Mexico sued Genaro Garcia Luna, who is imprisoned in the United States, for alleged corruption and money laundering involving dozens of public contracts.
The ruling is the latest twist in the saga of the former high-flying minister who earned himself the nickname of "supercop" but instead aided and abetted drug traffickers.
The money awarded by a Florida court is three times the amount that the Mexican government had originally sought, a government statement said.
It said Garcia Luna was ordered to pay nearly $749 million and his wife Linda Cristina Pereyra is to pay a staggering $1.74 billion.
Mexico's Genaro Garcia Luna speaks during an interview with The Associated Press in Mexico City, Sept. 3, 2009.
Dario Lopez-Mills / AP
"The judgment is consistent with seven guilty verdicts previously issued and enforced against Garcia Luna, his wife, and his five companies as a result of their failure to appear at trial," the statement added.
It said that nearly $3 million had already been recovered from assets, including a company owned by the couple, as well as real estate.
Garcia Luna, 56, was convicted by a U.S. court in 2023 of taking millions of dollars in bribes to allow the Sinaloa Cartel to smuggle tons of cocaine.
According to the U.S. Justice Department, former cartel members testified that bribe money was handed off to Garcia Luna in a variety of locations, including at a "safe house" where cash was hidden in a false wall, at a car wash and at a French restaurant across the street from the U.S. Embassy.
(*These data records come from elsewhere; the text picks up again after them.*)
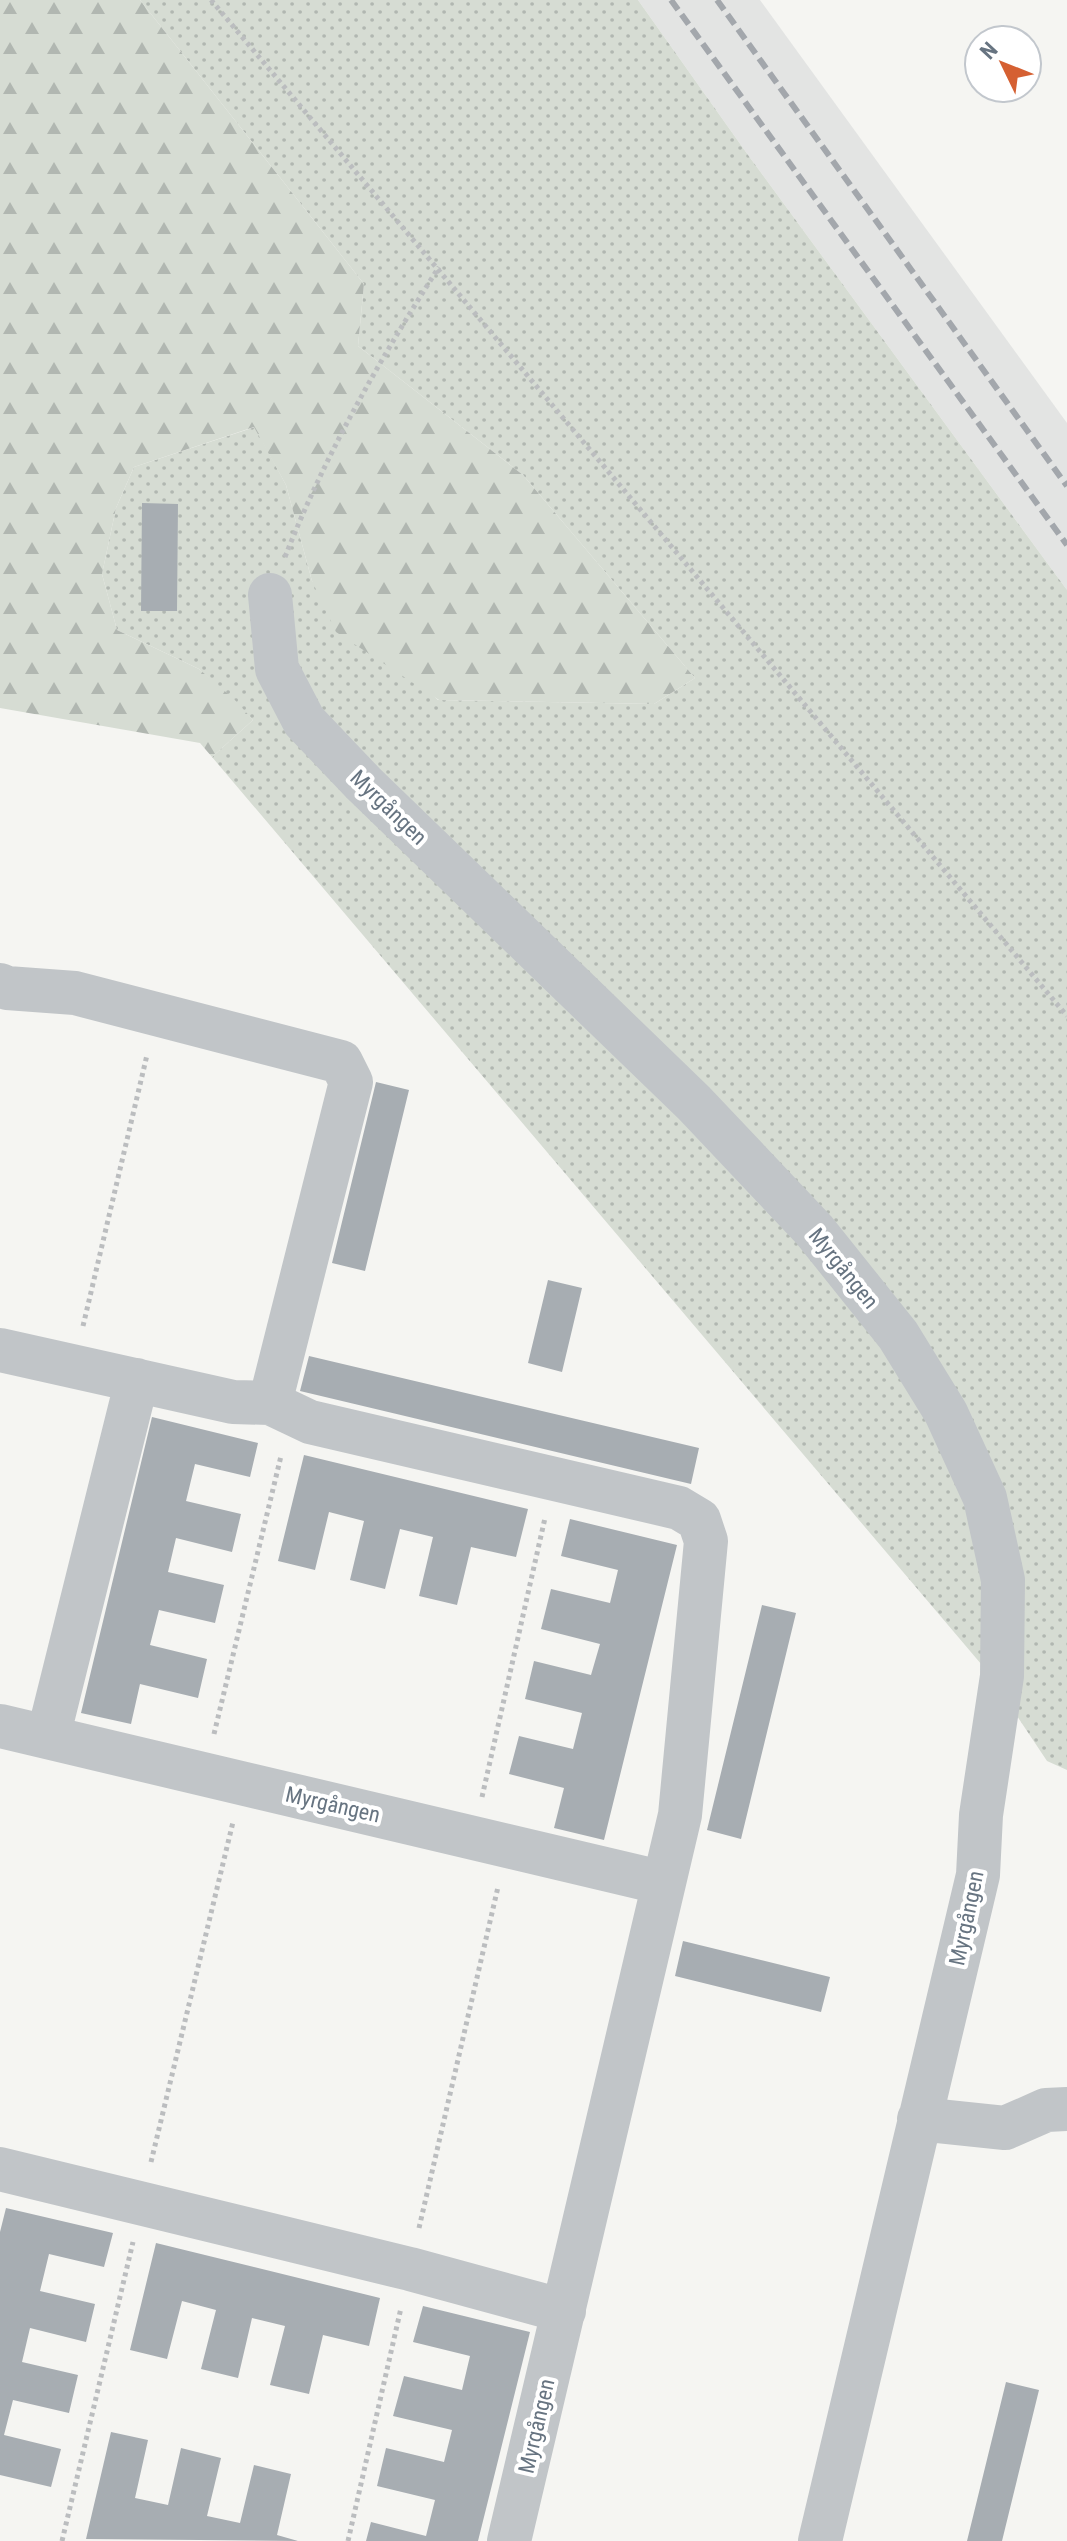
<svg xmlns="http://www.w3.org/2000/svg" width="1067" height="2541" viewBox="0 0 1067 2541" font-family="'Roboto Condensed',sans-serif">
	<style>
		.built { fill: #e3e4e3 }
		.grass { fill: url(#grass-dots) }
		.forest { fill: url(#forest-firs) }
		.building { fill: #a7adb2 }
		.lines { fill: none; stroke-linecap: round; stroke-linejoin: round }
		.path { stroke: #bbbdbf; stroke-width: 5; stroke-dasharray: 4 4; stroke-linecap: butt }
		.minor { stroke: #c1c5c8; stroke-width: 44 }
		.rail { stroke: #a3a7ac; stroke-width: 6; stroke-dasharray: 12 6; stroke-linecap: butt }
		.labels { text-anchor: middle; stroke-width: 8; stroke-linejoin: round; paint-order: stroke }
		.street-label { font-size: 22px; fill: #677481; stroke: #fff }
	</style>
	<defs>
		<pattern id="grass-dots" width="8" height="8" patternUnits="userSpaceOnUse" patternTransform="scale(2)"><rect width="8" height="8" fill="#d6dcd3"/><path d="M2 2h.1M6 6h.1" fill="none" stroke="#b1b7b1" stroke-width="1.8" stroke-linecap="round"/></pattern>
		<pattern id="forest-firs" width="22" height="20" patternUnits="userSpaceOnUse" patternTransform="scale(2)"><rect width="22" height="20" fill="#d6dcd3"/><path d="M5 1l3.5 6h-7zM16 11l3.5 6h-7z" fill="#b1b7b1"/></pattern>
	</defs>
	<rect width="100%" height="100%" fill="#f5f5f2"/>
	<path class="built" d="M 638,0 L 760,0 L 1067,423 L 1067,590 L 748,155 Z"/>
	<path class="grass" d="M 140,0 L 638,0 L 748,155 L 1067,590 L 1067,1770 L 1047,1761 L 987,1671 L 212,757 L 253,720 L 199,669 L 117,630 L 102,574 L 116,508 L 134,467 L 255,427 L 286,485 L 312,581 L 438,700 L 654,704 L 695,678 L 523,475 L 358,346 L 364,284 Z"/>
	<path class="forest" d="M 0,0 L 140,0 L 364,284 L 358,346 L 523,475 L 695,678 L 654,704 L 439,700 L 336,632 L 312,581 L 286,485 L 254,427 L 134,467 L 116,508 L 102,574 L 117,630 L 199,669 L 234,699 L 253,720 L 212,757 L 200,743 L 0,708 Z"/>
	<path class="building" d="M 142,503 L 178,504 L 177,611 L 141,611 Z
		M 376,1082 L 409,1090 L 365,1271 L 332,1263 Z
		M 548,1280 L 582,1288 L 562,1372 L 528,1363 Z
		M 309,1356 L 699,1448 L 691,1484 L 300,1391 Z
		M 152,1417 L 258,1443 L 250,1477 L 195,1464 L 186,1501 L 241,1514 L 232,1552 L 176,1538 L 168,1572 L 224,1585 L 215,1623 L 159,1610 L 150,1645 L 207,1659 L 198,1698 L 140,1684 L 131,1724 L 81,1713 Z
		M 304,1455 L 528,1509 L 516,1557 L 471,1547 L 457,1605 L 419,1596 L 433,1537 L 400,1529 L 385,1589 L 350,1580 L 364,1521 L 329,1512 L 315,1570 L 278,1561 Z
		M 570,1519 L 677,1545 L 604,1840 L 554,1828 L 564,1788 L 509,1774 L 519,1736 L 573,1749 L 582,1713 L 525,1699 L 534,1661 L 591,1675 L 600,1644 L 541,1629 L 551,1589 L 610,1603 L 618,1570 L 561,1556 Z
		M 762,1605 L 796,1613 L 741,1839 L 707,1830 Z
		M 683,1941 L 830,1977 L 821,2012 L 675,1976 Z
		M 6,2208 L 113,2233 L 104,2267 L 49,2254 L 40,2291 L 95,2304 L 86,2342 L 30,2328 L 22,2362 L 78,2375 L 69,2413 L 13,2400 L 4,2435 L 61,2449 L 51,2487 L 0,2475 L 0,2232 Z
		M 156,2243 L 380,2298 L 369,2346 L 323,2335 L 309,2394 L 270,2385 L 285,2326 L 252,2318 L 238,2378 L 201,2369 L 216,2310 L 182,2301 L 167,2359 L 130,2350 Z
		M 423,2306 L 530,2332 L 478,2541 L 366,2541 L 371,2522 L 426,2536 L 435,2500 L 377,2486 L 386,2448 L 444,2462 L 452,2430 L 393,2416 L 404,2376 L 462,2390 L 470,2356 L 413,2342 Z
		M 1006,2382 L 1039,2390 L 1002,2541 L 967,2541 Z
		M 111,2432 L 148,2440 L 135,2498 L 168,2505 L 181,2448 L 221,2458 L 207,2516 L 240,2523 L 254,2465 L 291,2474 L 277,2535 L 298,2541 L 86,2539 Z"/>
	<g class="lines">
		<path class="path" d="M 211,0 L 1067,1016
			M 285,557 C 325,455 380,359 439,267
			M 83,1326 L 147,1055
			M 214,1734 L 281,1456
			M 482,1797 L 545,1518
			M 151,2162 L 233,1822
			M 419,2228 L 498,1887
			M 62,2541 L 133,2242
			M 348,2541 L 401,2308"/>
		<path class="minor" d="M 270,595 L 277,669 L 304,721 L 364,784 L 694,1103 L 814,1230 L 898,1335 L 946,1413 L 985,1498 L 1003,1580 L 1002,1676 L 981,1815 L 978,1875 L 820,2541
			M 0,985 L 7,988 L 75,993 L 341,1062 L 351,1082 L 270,1403 L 310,1422 L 679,1508 L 699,1520 L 706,1541 L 680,1815 L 509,2541
			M 0,1350 L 233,1402 L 270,1403
			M 0,1726 L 664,1883
			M 48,1737 L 137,1380
			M 919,2119 L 1005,2128 L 1046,2110 L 1067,2109
			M 0,2169 L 410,2269 L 564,2311"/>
		<path class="rail" d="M 671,0 L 1067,545
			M 717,0 L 1067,486"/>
	</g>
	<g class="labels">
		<g class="street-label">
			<text transform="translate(389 807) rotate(44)" y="8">Myrgången</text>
			<text transform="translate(844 1268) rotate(51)" y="8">Myrgången</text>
			<text transform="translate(333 1804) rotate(13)" y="8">Myrgången</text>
			<text transform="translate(966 1918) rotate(-78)" y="8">Myrgången</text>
			<text transform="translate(536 2426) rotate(-77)" y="8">Myrgången</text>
		</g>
	</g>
	<g transform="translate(1003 64) rotate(313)"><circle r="38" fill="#ffffff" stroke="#c2c7cd" stroke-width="2"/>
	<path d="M0-6L14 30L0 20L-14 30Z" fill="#d56032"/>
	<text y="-12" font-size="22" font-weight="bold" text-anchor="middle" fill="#677481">N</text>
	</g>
</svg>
Garcia Lina was paid in U.S. cash, "stuffed variously in suitcases, briefcases and duffel bags," prosecutors said.
A New York judge sentenced him to more than 38 years in prison and a $2 million fine.
During former Sinaloa kingpin Joaquin "El Chapo" Guzman's trial in the same court in 2018, a former cartel member testified that he personally delivered at least $6 million in payoffs to García Luna, and that cartel members agreed to pool up to $50 million to pay for his protection. "El Chapo" is serving a life sentence in a maximum security prison in Colorado after being convicted in 2019 on charges including drug trafficking, money laundering and weapons-related offenses.
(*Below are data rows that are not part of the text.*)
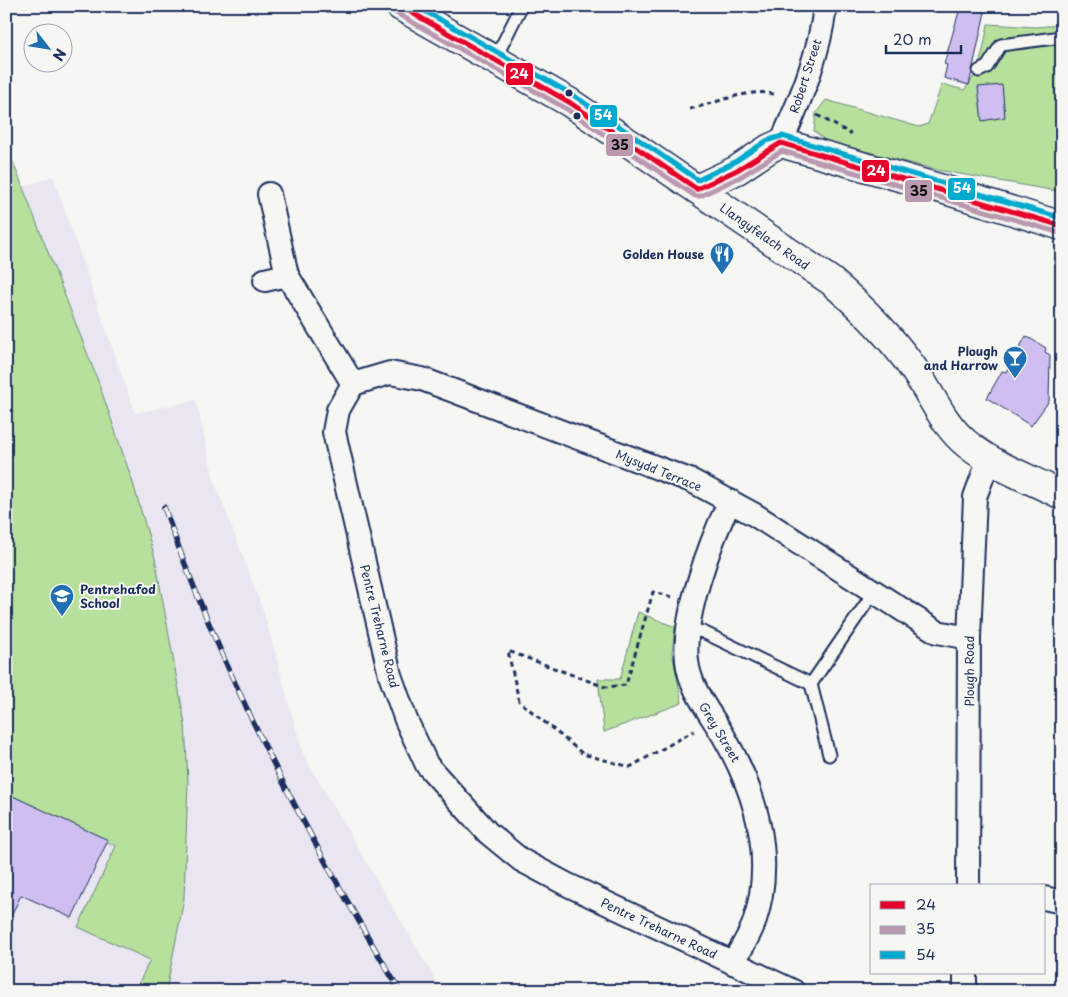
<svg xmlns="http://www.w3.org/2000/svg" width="1068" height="997" font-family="'Playpen Sans',sans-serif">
	<rect width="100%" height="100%" fill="#f6f6f2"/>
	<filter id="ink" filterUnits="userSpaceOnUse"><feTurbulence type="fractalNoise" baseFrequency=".02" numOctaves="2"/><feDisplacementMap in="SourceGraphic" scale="10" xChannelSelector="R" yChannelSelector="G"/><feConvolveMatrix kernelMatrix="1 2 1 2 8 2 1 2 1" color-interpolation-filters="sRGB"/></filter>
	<g filter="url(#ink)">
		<path fill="#eae6f1" d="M53,176L135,413L196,400L214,480L264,613L303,754L442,991H6V305L98,381L23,187Z"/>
		<g fill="#b7e09c" stroke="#69887d">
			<path d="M988,24L1035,27L1062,25V192L937,170L826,141L814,131L816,113L826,100L919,127L928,124L942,84L964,90C980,74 984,46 988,24Z"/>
			<path d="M6,144L98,381L132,480L155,558L185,724L188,781L184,899L166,991H135L150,960L78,927L116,846L6,793Z"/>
			<path d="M638,612L675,627L672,652L682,703L604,732L598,679H620Z"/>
		</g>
		<g fill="#cfbff0" stroke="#1b2f5e">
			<path d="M960,8L985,12L969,85L944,78L947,65L944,64Z"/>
			<path d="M1002,85L1005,117L982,121L978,87Z"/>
			<path d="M1026,336L1046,348L1045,352L1050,355L1049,401L1031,426L987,398L1002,371L1006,372Z"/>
			<path d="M6,793L108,840L72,918L21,895L6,927Z"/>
		</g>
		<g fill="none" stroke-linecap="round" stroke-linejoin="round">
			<defs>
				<g id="service">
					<path d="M495,59L520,9"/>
					<path d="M979,71L987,67L1001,45L1062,37"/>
					<path d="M689,629L703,632L811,684L874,592"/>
					<path d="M811,684L829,755"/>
				</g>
				<g id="minor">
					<path d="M781,143C800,100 820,54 825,6"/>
					<path d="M269,194L287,275L353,384L338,410L334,432L390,675L406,720L427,765L488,833L521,860L566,884L793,991"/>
					<path d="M265,280L287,275"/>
					<path d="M353,384L390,373L422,379L692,481L755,515L937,632L969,638"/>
					<path d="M730,501C711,540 682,617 687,661C690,689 709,711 723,735C756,792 776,857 754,923C749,937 740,950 733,963"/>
					<path d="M968,886L969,638L975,497L989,459"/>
					<path d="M1044,898L1062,902"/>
					<path d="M965,991V973"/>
				</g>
				<path id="tertiary" d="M697,189L737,170L770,148L781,143L942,189L1062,226"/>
				<path id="secondary" d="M400,6L569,102L831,281C860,306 887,332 910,364C930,390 941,423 967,444C995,467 1031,479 1062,495"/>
			</defs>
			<use href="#service" stroke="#1b2f5e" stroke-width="15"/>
			<use href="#minor" stroke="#1b2f5e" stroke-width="26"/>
			<use href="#tertiary" stroke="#1b2f5e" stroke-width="31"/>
			<use href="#secondary" stroke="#1b2f5e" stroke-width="31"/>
			<g stroke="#1b2f5e" stroke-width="3" stroke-dasharray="5 4" stroke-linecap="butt">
				<path d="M690,109C714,104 753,86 776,95"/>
				<path d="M817,115L851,134"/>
				<path d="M672,597L653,592L626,685L605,687L508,651L519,701L583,754L630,767L694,731"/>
			</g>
			<use href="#service" stroke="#f6f6f2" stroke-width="11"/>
			<use href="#minor" stroke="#f6f6f2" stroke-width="22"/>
			<use href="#tertiary" stroke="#f6f6f2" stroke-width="28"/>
			<use href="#secondary" stroke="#f6f6f2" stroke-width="28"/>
			<defs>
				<path id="rail" d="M164,507C225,681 305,833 400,991"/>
			</defs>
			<use href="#rail" stroke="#1b2f5e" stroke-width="5.5"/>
			<use href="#rail" stroke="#f6f6f2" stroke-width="4" stroke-dasharray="11" stroke-linecap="butt"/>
			<defs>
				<g id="bus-1">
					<path d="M400,6L569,102L697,189"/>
					<path d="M697,189L737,170L781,143L1062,226"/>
				</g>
				<path id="bus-2" d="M396,13L565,108L695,196H700L740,177L782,151L1060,233"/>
				<path id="bus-3" d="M416,6L573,95L698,180L733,163L766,141L782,136L1062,218"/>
			</defs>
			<use href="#bus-1" stroke="#f6f6f2" stroke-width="9"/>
			<use href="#bus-2" stroke="#f6f6f2" stroke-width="9"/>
			<use href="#bus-3" stroke="#f6f6f2" stroke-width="9"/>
			<use href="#bus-1" stroke="#e4002b" stroke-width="5"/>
			<use href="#bus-2" stroke="#ba98af" stroke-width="5"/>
			<use href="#bus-3" stroke="#00a9ce" stroke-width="5"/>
		</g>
	</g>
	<defs>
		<symbol id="restaurant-pin" viewBox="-11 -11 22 30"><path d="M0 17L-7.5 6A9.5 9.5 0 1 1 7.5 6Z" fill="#1f6fb2" stroke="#f6f6f2"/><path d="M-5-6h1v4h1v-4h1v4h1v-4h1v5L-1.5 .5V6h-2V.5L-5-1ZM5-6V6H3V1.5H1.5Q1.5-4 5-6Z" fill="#fff"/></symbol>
		<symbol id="bar-pin" viewBox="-11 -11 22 30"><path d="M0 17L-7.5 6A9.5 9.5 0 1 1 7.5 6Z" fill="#1f6fb2" stroke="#f6f6f2"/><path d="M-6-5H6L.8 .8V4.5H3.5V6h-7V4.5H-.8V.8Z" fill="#fff"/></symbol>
		<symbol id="school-pin" viewBox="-11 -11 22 30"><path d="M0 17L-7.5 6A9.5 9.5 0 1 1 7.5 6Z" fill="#1f6fb2" stroke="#f6f6f2"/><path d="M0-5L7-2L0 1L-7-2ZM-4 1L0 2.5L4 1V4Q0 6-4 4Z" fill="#fff"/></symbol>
	</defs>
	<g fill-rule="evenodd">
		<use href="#restaurant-pin" x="708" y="240" width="28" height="38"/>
		<use href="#bar-pin" x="1001" y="344" width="28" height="38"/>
		<use href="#school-pin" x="48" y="582" width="28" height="38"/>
	</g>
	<g fill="#1b2f5e" stroke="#f6f6f2" stroke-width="2">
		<circle cx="569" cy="93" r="4.5"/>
		<circle cx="577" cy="116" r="4.5"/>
	</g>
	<g text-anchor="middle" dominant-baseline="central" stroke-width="4" stroke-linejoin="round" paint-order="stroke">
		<g font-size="12" fill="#1b2f5e" stroke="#f6f6f2">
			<text transform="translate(805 76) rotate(-72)">Robert Street</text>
			<text transform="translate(765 236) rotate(35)">Llangyfelach Road</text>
			<text transform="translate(659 470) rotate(22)">Mysydd Terrace</text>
			<text transform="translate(380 626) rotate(76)">Pentre Treharne Road</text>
			<text transform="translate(969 671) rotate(-90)">Plough Road</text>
			<text transform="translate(720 732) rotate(59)">Grey Street</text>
			<text transform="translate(659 928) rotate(25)">Pentre Treharne Road</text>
		</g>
		<g font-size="12" font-weight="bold" fill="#1b2f5e" stroke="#f6f6f2" text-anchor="end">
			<text x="704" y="254">Golden House</text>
			<text x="998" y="351">Plough<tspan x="998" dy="14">and Harrow</tspan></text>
			<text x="80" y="589" text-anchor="start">Pentrehafod<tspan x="80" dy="14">School</tspan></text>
		</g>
	</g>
	<g stroke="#f6f6f2" stroke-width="2">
		<rect x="505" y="62" width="29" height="24" rx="5" fill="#e4002b"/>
		<rect x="589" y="104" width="29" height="24" rx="5" fill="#00a9ce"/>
		<rect x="605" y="133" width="29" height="24" rx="5" fill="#ba98af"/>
		<rect x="861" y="159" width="29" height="24" rx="5" fill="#e4002b"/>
		<rect x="947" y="177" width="29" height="24" rx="5" fill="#00a9ce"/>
		<rect x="904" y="179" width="29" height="24" rx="5" fill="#ba98af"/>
	</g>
	<g font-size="14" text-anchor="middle" font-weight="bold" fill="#fff">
		<text x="519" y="79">24</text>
		<text x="603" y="120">54</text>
		<text x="876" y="176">24</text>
		<text x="962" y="193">54</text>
	</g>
	<g font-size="14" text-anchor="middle" font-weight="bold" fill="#111">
		<text x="620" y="150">35</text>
		<text x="919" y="196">35</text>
	</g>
	<rect width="1068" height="997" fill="none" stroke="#f6f6f2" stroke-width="25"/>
	<rect x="12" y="12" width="1043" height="972" fill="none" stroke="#1b2f5e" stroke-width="2" filter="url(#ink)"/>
	<rect x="870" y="884" width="175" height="90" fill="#f6f6f2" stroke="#9ea6b7"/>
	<rect x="880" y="901" width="25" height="8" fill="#e4002b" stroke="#9ea6b7"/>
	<text x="916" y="910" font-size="15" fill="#1b2f5e">24</text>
	<rect x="880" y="926" width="25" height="8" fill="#ba98af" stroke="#9ea6b7"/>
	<text x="916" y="934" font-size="15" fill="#1b2f5e">35</text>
	<rect x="880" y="951" width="25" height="8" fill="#00a9ce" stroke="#9ea6b7"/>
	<text x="916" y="960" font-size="15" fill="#1b2f5e">54</text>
	<g transform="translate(48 48) rotate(121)"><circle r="24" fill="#f6f6f2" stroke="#9ea6b7"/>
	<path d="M0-4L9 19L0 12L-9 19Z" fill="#1f6fb2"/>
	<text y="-8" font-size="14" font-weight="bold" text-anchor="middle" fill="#1b2f5e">N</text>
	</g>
	<path d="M886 45v8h75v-8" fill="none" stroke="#1b2f5e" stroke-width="2.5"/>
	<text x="893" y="45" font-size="15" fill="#1b2f5e" stroke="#f6f6f2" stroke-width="4" paint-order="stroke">20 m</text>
</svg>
Garcia Luna, who held high-ranking security positions in his country from 2001 until 2012, was the highest-ranking Mexican government figure ever to face trial in the United States.
He served as chief of the Mexican equivalent of the FBI from 2001 until 2006, when he was elevated to secretary of public security, essentially running the federal police force and most counter-drug operations.
Garcia Luna is considered an architect of the U.S.-backed war on drugs launched in 2006 by Mexico's then president Felipe Calderon.
In 2012, after retiring from public service, he moved to the United States and used his extensive contacts to win lucrative contracts with the Mexican government.
He was arrested in December 2019 in Dallas, Texas.
The Mexican government accused a business conglomerate belonging to Garcia Luna's family of obtaining 30 public contracts and obtaining funds totaling more than $745 million.
Linda Cristina Pereyra leaves federal court after her husband Genaro García Luna was found guilty of taking massive bribes to protect the violent drug cartels he was tasked with combating, Tuesday, Feb. 21, 2023, in New York.
John Minchillo / AP
Mexico's Financial Intelligence Unit alleged that the money was transferred abroad through the use of tax havens and the acquisition of property and other assets in Florida.
Garcia Luna was sentenced less than three months after the dramatic arrest on U.S. soil of Sinaloa Cartel co-founder Ismael "El Mayo" Zambada, who claimed he had been kidnapped in Mexico and delivered into U.S. custody against his will. Zambada was detained along with Joaquin Guzman Lopez, a son of El Chapo.